■ ABOUT THIS TASK ■
Copy every record below exactly as it stands.

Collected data

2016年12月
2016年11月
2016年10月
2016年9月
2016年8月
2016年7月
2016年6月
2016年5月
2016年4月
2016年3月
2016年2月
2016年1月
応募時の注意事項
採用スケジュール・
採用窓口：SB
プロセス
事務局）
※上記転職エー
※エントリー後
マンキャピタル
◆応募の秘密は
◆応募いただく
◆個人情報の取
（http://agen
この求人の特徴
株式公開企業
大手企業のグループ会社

■ OUTPUT OF THE TASK ■
2016年12月
2016年11月
2016年10月
2016年9月
2016年8月
2016年7月
2016年6月
2016年5月
2016年4月
2016年3月
2016年2月
2016年1月
応募時の注意事項
採用スケジュール・
採用窓口：SB
プロセス
事務局）
※上記転職エー
※エントリー後
マンキャピタル
◆応募の秘密は
◆応募いただく
◆個人情報の取
（http://agen
この求人の特徴
株式公開企業
大手企業のグループ会社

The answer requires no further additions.